▶ _YOUR TASK_
Look for the word "xuân" in the records, and copy each line where it appears.

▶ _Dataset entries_

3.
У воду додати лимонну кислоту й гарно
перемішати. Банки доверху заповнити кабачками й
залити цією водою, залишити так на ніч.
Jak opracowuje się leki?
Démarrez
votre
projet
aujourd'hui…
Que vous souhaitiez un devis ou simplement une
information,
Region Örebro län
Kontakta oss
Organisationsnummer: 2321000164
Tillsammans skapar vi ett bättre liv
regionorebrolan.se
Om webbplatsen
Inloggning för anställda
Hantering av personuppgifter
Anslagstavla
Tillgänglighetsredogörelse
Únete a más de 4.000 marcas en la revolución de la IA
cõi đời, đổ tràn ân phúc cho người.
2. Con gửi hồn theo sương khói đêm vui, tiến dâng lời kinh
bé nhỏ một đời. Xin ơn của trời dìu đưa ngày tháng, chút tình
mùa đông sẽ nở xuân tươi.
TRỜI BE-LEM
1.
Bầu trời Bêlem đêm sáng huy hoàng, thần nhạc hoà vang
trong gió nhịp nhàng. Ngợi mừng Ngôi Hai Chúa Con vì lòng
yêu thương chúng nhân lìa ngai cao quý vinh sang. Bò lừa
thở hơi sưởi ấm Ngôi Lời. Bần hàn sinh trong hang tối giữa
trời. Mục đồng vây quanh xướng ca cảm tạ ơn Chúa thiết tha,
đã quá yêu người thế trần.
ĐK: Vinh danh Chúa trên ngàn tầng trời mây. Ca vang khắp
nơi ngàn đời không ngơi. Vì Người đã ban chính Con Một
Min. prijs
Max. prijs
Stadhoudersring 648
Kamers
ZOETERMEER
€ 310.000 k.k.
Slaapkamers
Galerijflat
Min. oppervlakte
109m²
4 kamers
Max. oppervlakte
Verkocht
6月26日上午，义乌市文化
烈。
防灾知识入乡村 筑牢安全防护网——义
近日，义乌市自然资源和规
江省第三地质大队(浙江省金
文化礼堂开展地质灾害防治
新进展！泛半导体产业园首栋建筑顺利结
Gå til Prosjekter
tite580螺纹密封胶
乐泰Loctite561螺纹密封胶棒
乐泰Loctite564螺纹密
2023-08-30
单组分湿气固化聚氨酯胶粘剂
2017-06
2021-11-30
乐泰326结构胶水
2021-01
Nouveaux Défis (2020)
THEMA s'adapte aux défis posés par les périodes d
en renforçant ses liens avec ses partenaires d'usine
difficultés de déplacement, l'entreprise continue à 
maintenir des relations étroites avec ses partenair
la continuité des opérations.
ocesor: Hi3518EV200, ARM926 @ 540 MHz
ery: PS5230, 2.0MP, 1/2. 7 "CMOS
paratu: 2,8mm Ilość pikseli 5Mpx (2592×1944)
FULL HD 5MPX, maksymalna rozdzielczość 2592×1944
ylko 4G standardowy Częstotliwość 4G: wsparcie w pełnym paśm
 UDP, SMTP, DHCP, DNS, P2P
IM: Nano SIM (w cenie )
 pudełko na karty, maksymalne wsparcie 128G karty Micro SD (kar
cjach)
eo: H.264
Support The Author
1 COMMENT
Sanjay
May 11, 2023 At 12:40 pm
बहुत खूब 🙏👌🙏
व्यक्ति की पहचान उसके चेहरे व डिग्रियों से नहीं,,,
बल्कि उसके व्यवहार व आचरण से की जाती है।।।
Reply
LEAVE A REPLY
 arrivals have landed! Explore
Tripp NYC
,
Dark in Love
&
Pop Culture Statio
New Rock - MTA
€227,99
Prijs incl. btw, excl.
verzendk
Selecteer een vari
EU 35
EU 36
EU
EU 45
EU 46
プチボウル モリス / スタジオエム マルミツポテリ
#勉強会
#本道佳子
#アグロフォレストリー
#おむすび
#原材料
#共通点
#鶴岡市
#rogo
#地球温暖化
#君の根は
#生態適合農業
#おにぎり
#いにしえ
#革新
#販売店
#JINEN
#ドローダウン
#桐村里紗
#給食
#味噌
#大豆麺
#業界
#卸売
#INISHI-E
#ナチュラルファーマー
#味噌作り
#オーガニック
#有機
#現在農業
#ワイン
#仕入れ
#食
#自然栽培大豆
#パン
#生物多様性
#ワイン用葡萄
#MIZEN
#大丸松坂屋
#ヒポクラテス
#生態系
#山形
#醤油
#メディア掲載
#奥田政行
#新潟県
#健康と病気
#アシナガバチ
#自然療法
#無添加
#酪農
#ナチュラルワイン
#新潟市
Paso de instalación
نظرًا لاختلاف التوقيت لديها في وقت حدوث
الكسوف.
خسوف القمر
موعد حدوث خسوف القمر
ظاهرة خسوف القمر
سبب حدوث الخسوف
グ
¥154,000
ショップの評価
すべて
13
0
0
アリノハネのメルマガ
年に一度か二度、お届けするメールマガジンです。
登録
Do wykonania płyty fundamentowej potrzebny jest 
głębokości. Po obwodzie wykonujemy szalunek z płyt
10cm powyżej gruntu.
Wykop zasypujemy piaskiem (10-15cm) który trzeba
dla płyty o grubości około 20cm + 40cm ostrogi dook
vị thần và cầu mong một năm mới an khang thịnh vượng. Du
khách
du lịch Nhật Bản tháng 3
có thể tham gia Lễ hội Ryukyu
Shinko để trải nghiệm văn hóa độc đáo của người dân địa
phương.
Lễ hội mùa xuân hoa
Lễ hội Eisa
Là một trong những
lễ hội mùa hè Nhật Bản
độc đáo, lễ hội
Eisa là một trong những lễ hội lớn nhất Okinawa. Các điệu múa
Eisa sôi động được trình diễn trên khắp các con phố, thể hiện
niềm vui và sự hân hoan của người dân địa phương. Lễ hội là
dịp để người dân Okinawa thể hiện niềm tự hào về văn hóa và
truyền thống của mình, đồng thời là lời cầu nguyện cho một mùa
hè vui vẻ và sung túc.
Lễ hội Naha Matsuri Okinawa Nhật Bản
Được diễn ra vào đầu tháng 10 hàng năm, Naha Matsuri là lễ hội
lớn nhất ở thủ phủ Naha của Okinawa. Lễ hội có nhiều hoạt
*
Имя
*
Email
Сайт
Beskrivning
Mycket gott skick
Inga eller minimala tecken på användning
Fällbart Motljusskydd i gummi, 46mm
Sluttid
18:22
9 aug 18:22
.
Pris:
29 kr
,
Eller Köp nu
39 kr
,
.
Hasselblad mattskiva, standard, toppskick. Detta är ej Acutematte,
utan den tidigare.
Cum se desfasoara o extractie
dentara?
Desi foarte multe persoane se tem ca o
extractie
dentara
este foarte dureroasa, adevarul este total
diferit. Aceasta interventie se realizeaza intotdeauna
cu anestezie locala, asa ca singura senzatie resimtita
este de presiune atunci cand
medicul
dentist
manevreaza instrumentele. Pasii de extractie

▶ _ANSWER_
mùa đông sẽ nở xuân tươi.
Lễ hội mùa xuân hoa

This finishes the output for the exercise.